California’s Voluntary Carbon Market Disclosures Act (Assembly Bill 1305) was signed into law in October. Among other things, the VCMDA places disclosure obligations on companies making net zero claims at the enterprise or product level. The requirements of the VCMDA are discussed in detail in our earlier posts here and here.
This broadly written legislation raises numerous interpretive questions, including the date by which responsive disclosures must be posted. Although the VCMDA takes effect on January 1, 2024, it is silent on when disclosures are first required. In the absence of specificity in the VCMDA or the legislative record or any published guidance, most subject companies have been scrambling to have their first disclosures up at the beginning of the year.
The bill sponsor – Assemblymember Jesse Gabriel – has now weighed in on his intent in a letter to the Chief Clerk of the Assembly. He acknowledges in the letter that the bill does not specify the date on which the first set of disclosures must be posted to a company’s internet website. However, he indicates in the letter that it was his intent that the first annual disclosure be posted by January 1, 2025, to provide reporting entities with sufficient time to align their business practices with the stated objectives of AB 1305 prior to being subject to potential civil fines.
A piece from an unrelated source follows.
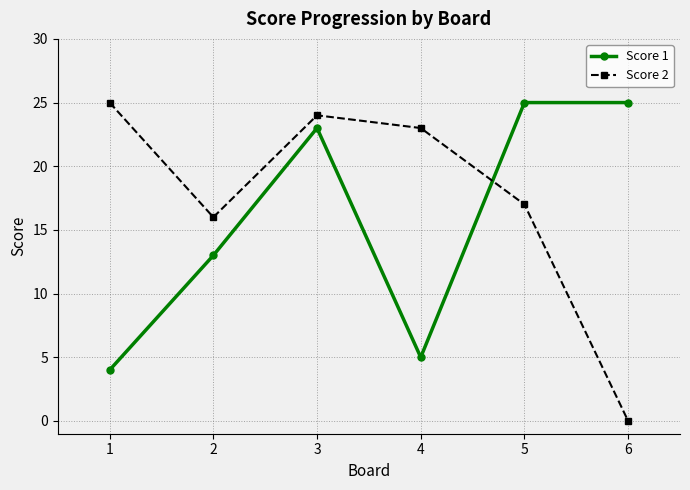

True or false: Score 2 has more than 2 interior local peaks.

False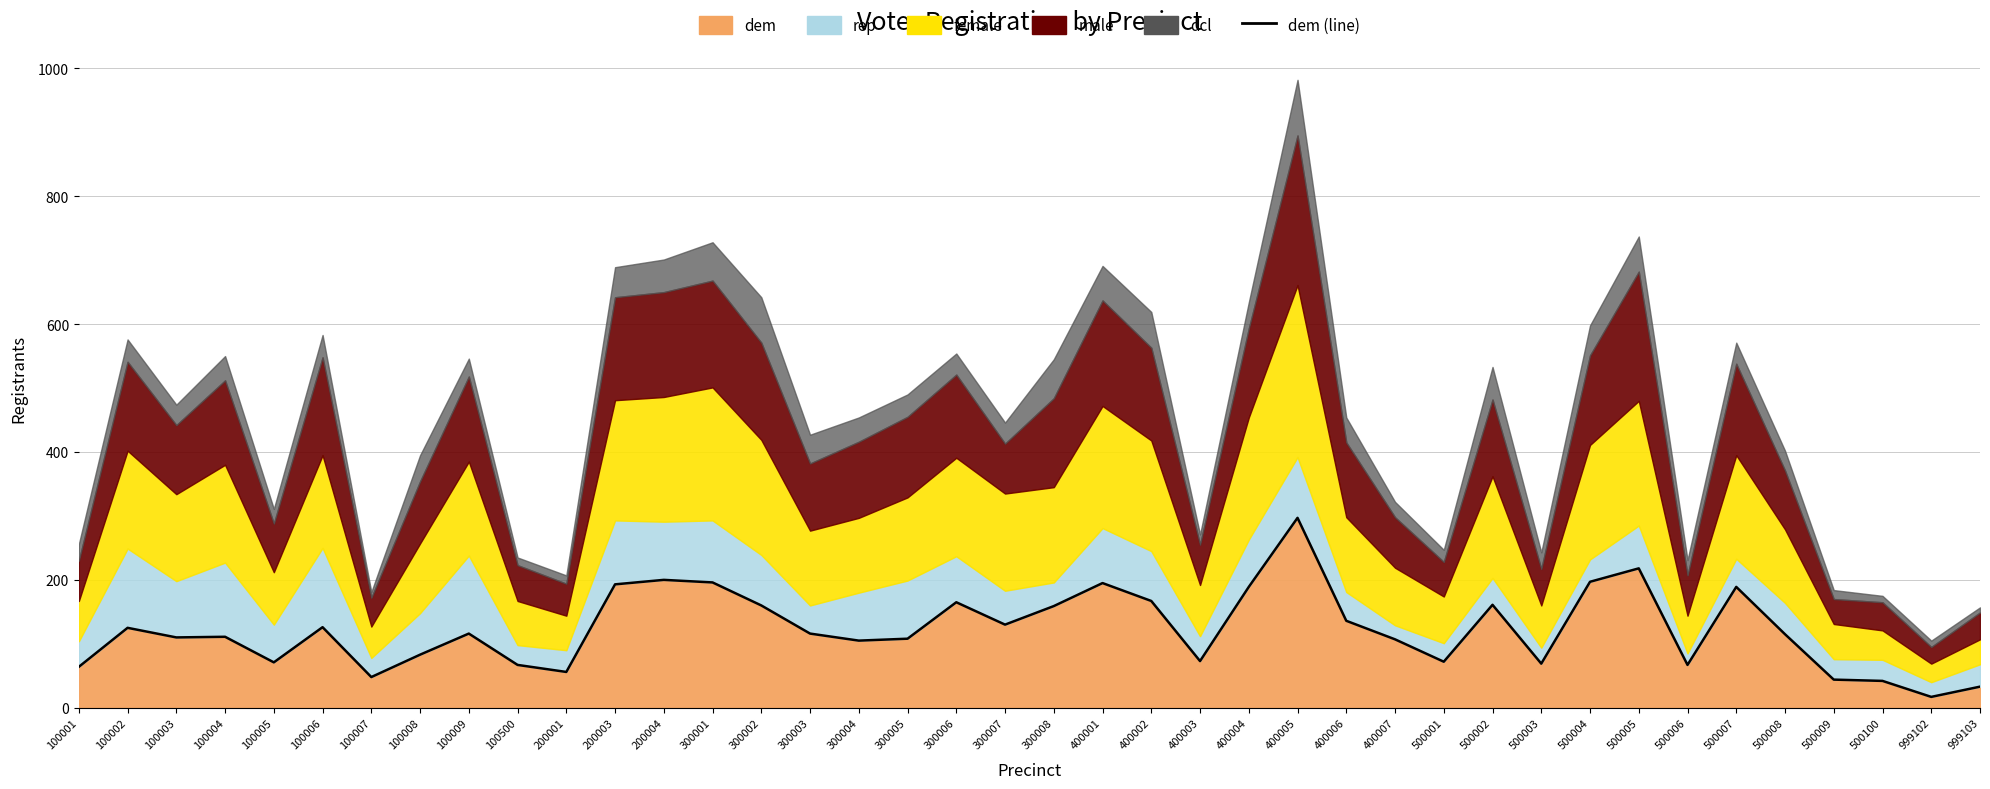

At which label is the value closest to 157?

300008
According to the letter to the Chief Clerk, Assemblymember Gabriel intends to submit a formal letter to the Assembly Daily Journal when the State Assembly reconvenes on January 3, 2024. Letters to the Daily Journal are often used to express legislative intent.
This January 2023 California Globe article by Chris Micheli – described in the byline as a lobbyist with Aprea & Micheli and an Adjunct Professor of Law at the University of the Pacific McGeorge School of Law – provides further color:
“One method to help ascertain the legislative intent behind a specified measure is a letter that is published in the Assembly Daily Journal or the Senate Daily Journal by the bill’s author. These letters, for which there are many each year, may be used by the bill’s author to explain an ambiguity in the bill or explain the purpose of particular changes in the law as done by the bill.
“The courts in this state can utilize these letters as extrinsic aids in determining the intent of the Legislature. Different versions of the bill, committee and floor analyses, and other items are generally given greater weight than these letters. Nonetheless, a Journal letter may be the best indicator available regarding the intent of the bill’s author and so they should be consulted.”
For readers of this post that want to dig further into the topic of Daily Journal letters, Mr. Micheli has written numerous other articles on this subject. Among others, in a November 2023 California Globe article, he addressed FAQs about using letters to the Daily Journal.